## WORK INSTRUCTION:
For the entries below, report every line that includes the word "avec".

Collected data
::::::::
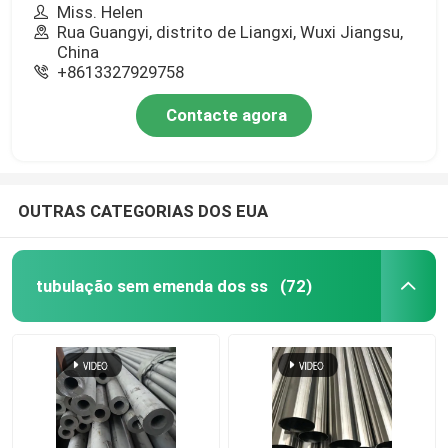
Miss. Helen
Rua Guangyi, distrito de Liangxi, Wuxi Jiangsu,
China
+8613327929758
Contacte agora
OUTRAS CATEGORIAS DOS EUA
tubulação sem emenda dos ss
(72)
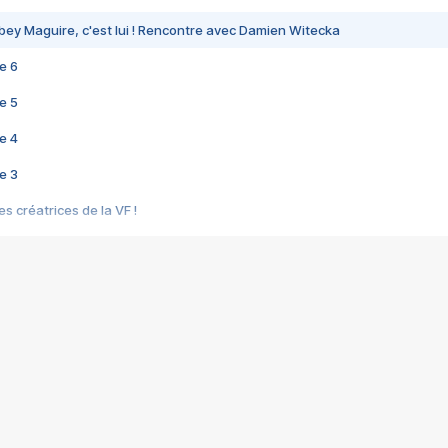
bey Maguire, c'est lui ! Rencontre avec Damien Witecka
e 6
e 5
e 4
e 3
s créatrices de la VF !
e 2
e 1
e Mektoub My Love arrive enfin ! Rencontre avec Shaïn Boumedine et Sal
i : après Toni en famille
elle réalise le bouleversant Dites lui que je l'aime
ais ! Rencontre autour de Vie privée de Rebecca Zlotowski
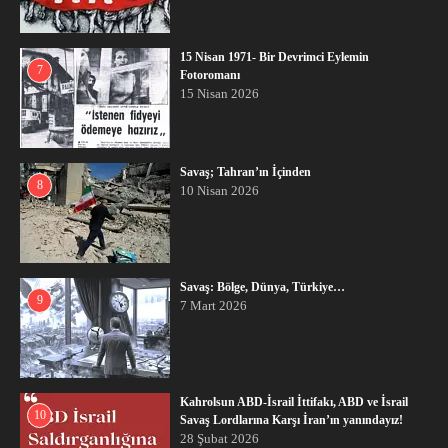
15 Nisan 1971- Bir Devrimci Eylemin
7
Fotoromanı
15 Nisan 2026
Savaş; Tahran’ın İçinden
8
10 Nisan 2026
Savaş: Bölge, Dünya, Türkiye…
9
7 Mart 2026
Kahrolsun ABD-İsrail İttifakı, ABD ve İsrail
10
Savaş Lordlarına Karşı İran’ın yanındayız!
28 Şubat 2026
::::::::
## PROBLEM SOLUTION:
bey Maguire, c'est lui ! Rencontre avec Damien Witecka
e Mektoub My Love arrive enfin ! Rencontre avec Shaïn Boumedine et Sal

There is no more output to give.